The Libyan war has enormous implications for the emerging global world order which will be dominated by China and the United States. It is fascinating that these two powers are using different strategies to win the competition. China is focused on industry and commerce. It has clearly emerged as the dominant industrial power of the world. Its steel mills smelt more than 500 million tons of steel each year, more than the combined steel production of the rest of the world. It has aggressively moved to capture the markets as far away as Latin America. By contrast, the American strategy appears to be military. Its industrial base is in shambles. The steel production in the US is a meager hundred million tons and is dwarfed by that of China. Even as China has made inroads into the African markets and has gained access to African resources, the United States has moved to establish its military presence in Libya, the Sudan and now in Central Africa giving it a commanding physical presence in the continent. And the war for control of the Horn of Africa rages on.

From a perspective of the Islamic Middle East, the lessons are obvious.
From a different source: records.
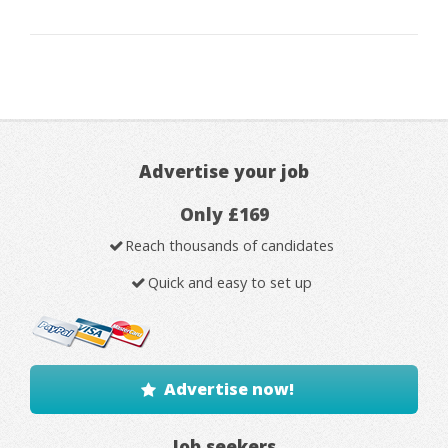
Advertise your job
Only £169
Reach thousands of candidates
Quick and easy to set up
Advertise now!
Job seekers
The west looks upon the Middle East and Africa as its turf and its backyard whose resources must be reserved for Europe and the United States. China, the emerging colossus on the horizon, attempts to woo the region with money, trade and development.

However, important the Middle East and North Africa may seem to be at the present, the world order for the second half of the twenty first century will be determined by events farther East, in Central Asia, in the region extending from Pakistan through Kazakhstan.  It is here that the interests of the emerging giants of the future, China, India, Russia meet and collide with those of the giants of the past in Europe and America.  It is at this roof of the world where rests the destiny of the world. I hope that the Islamic nations take heed and tailor their course accordingly, remaining strong but avoiding conflict and war, focusing on education and enduring institutions of public participation and public good, building strong links of trade and commerce with the emerging giants of China, India, Russia as well as those in Europe and America.